Spain’s government will on Tuesday pardon the jailed Catalan separatists behind a failed 2017 independence bid, Prime Minister Pedro Sanchez said.
“Tomorrow, guided by this constitutional spirit of forgiveness, I will propose that the cabinet approve the pardon,” he said during a speech on Monday at a carefully choreographed event at Barcelona’s prestigious Liceu theatre.
Sanchez said his leftist government has “opted for reconciliation” and believes the controversial measure would “pave the way for this path”.
His announcement was met with cries for an amnesty for the jailed separatists from dozens of protesters who gathered outside the theatre, many carrying pro-independence Catalan flags.
Manel Cantero, a 59-year-old teacher, said the separatists needed an amnesty because “there’s nothing to pardon”.
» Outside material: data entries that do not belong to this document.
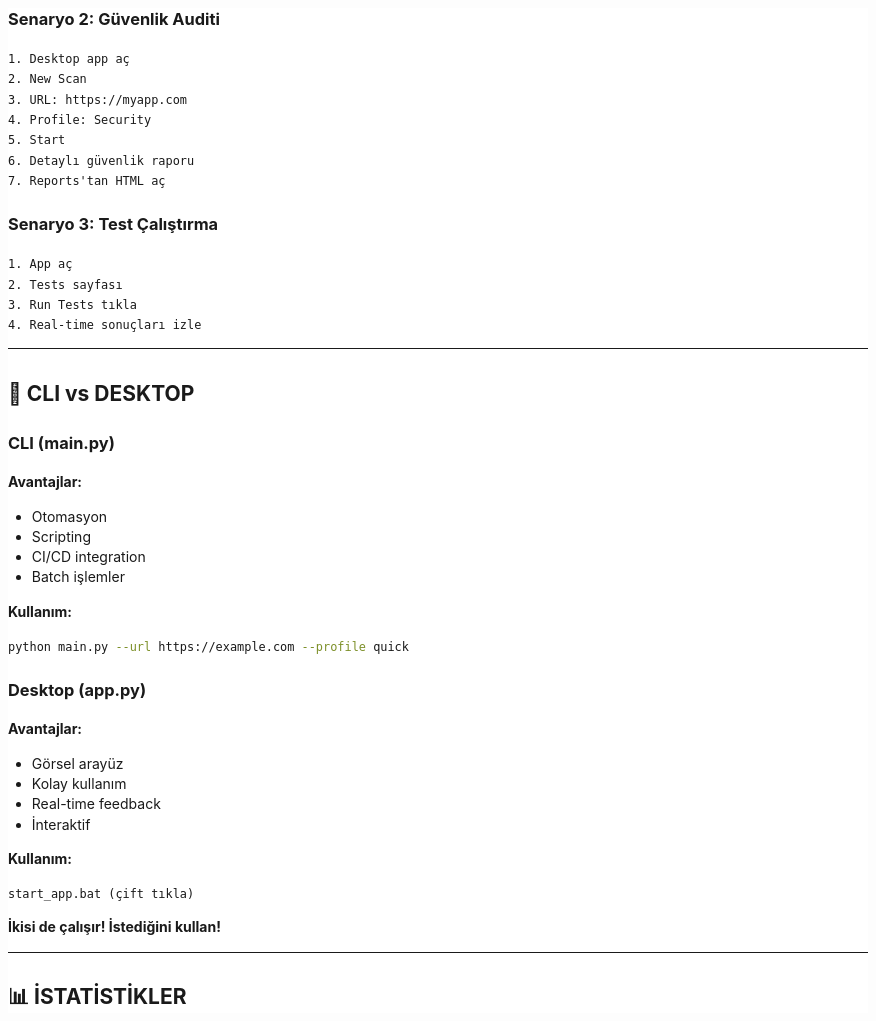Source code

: ### Senaryo 2: Güvenlik Auditi
```
1. Desktop app aç
2. New Scan
3. URL: https://myapp.com
4. Profile: Security
5. Start
6. Detaylı güvenlik raporu
7. Reports'tan HTML aç
```

### Senaryo 3: Test Çalıştırma
```
1. App aç
2. Tests sayfası
3. Run Tests tıkla
4. Real-time sonuçları izle
```

---

## 🔄 CLI vs DESKTOP

### CLI (main.py)
**Avantajlar:**
- Otomasyon
- Scripting
- CI/CD integration
- Batch işlemler

**Kullanım:**
```bash
python main.py --url https://example.com --profile quick
```

### Desktop (app.py)
**Avantajlar:**
- Görsel arayüz
- Kolay kullanım
- Real-time feedback
- İnteraktif

**Kullanım:**
```
start_app.bat (çift tıkla)
```

**İkisi de çalışır! İstediğini kullan!**

---

## 📊 İSTATİSTİKLER
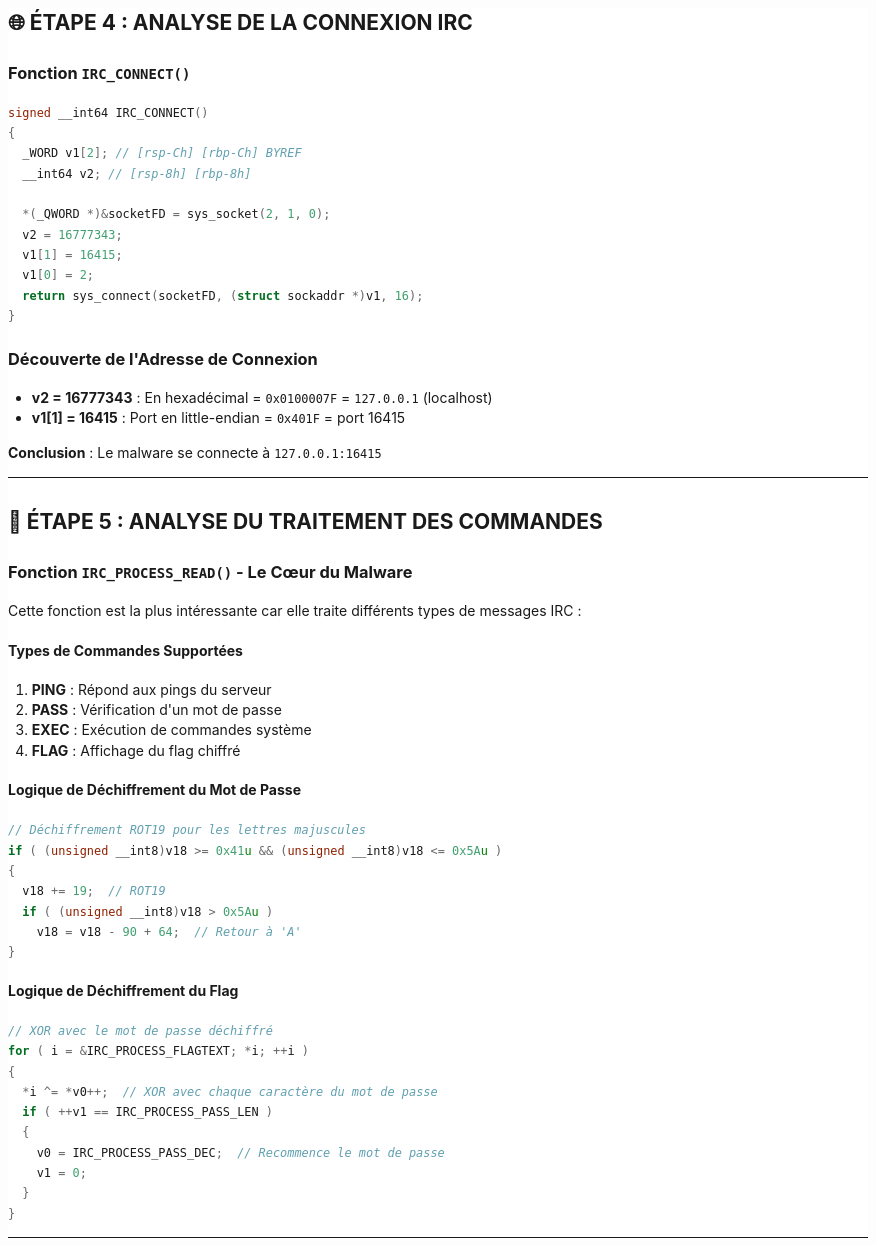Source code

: ## 🌐 **ÉTAPE 4 : ANALYSE DE LA CONNEXION IRC**

### **Fonction `IRC_CONNECT()`**
```c
signed __int64 IRC_CONNECT()
{
  _WORD v1[2]; // [rsp-Ch] [rbp-Ch] BYREF
  __int64 v2; // [rsp-8h] [rbp-8h]

  *(_QWORD *)&socketFD = sys_socket(2, 1, 0);
  v2 = 16777343;
  v1[1] = 16415;
  v1[0] = 2;
  return sys_connect(socketFD, (struct sockaddr *)v1, 16);
}
```

### **Découverte de l'Adresse de Connexion**
- **v2 = 16777343** : En hexadécimal = `0x0100007F` = `127.0.0.1` (localhost)
- **v1[1] = 16415** : Port en little-endian = `0x401F` = port 16415

**Conclusion** : Le malware se connecte à `127.0.0.1:16415`

---

## 🔐 **ÉTAPE 5 : ANALYSE DU TRAITEMENT DES COMMANDES**

### **Fonction `IRC_PROCESS_READ()` - Le Cœur du Malware**

Cette fonction est la plus intéressante car elle traite différents types de messages IRC :

#### **Types de Commandes Supportées**
1. **PING** : Répond aux pings du serveur
2. **PASS** : Vérification d'un mot de passe
3. **EXEC** : Exécution de commandes système
4. **FLAG** : Affichage du flag chiffré

#### **Logique de Déchiffrement du Mot de Passe**
```c
// Déchiffrement ROT19 pour les lettres majuscules
if ( (unsigned __int8)v18 >= 0x41u && (unsigned __int8)v18 <= 0x5Au )
{
  v18 += 19;  // ROT19
  if ( (unsigned __int8)v18 > 0x5Au )
    v18 = v18 - 90 + 64;  // Retour à 'A'
}
```

#### **Logique de Déchiffrement du Flag**
```c
// XOR avec le mot de passe déchiffré
for ( i = &IRC_PROCESS_FLAGTEXT; *i; ++i )
{
  *i ^= *v0++;  // XOR avec chaque caractère du mot de passe
  if ( ++v1 == IRC_PROCESS_PASS_LEN )
  {
    v0 = IRC_PROCESS_PASS_DEC;  // Recommence le mot de passe
    v1 = 0;
  }
}
```

---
“We exercised a fundamental right,” he told AFP.
The Socialist premier has sought in recent weeks to rally support for the pardons, arguing they are key to overcoming the political impasse over Catalonia’s separatist drive.
Catalonia has been a dominant theme in Spanish politics since the rich northeastern region pressed ahead with a banned independence referendum in 2017 which was marred by police violence.
The referendum was followed by a short-lived declaration of independence, plunging Spain into one of its biggest political crises since democracy was restored in 1975 following the death of longtime dictator Francisco Franco.
– ‘Desire to forgive’ –
In 2019, Spain’s Supreme Court convicted 12 Catalan politicians and activists for their role in the independence push, with nine of them handed jail terms of between nine and 13 years.
The ruling triggered days of protests across Catalonia which sometimes turned violent in Barcelona and other cities.
Most Spaniards, 53 percent, oppose the pardons, although 68 percent of Catalans are in favour, according to a survey by the Ipsos polling firm.
The Supreme Court has also opposed the pardons, as do the main opposition parties.
Tens of thousands of people protested in central Madrid on June 13 against the plan to offer clemency.
Many conservatives say Sanchez is motivated mainly by a desire to hold on to power since his minority government relies in part on Catalan separatists to pass legislation in the national parliament.
But Sanchez last week received surprise support for the pardons from Spain’s main business lobby CEOE, which opposes Catalan independence, as well as from the Catalan Catholic Church.
Spanish Foreign Minister Arancha Gonzalez Laya on Monday defended the planned pardons, calling them “the expression of a society’s desire to forgive”.
– Pardons are ‘key’ –
Analysts said Sanchez was taking a political gamble with the pardons now in the hope that he could overcome any harm to his government’s popularity before national elections, due by January 2024.
“With time, the pardons will seem anecdotal if the economy is doing well,” said Pablo Ferrandiz, a sociologist at Madrid’s Carlos III University.
He recalled that Spain is one of the “main beneficiaries” of the European Union’s 750-billion-euro ($910-billion) coronavirus rescue fund which will start flowing later this year.
It remains to be seen though if the pardons will foster dialogue between Madrid and the Catalan regional government, headed since May by Pere Aragones, a moderate separatist.
Aragones belongs to the leftist ERC party, which is led by Oriol Junqueras, the prisoner serving the longest sentence of 13 years over his role in the 2017 crisis.
“The pardons are a key element, the key which opens the chains because the situation in Catalonia was totally blocked,” said Oriol Bartomeus, a political scientist at the Autonomous University of Barcelona.
But he warned the “road will not be easy” as Catalan separatists demand the right to hold an independence referendum, which Sanchez’s government fiercely opposes.
The pardons “will force separatists” to “leave behind them” the failed 2017 independence bid and “propose something” else, added Bartomeus.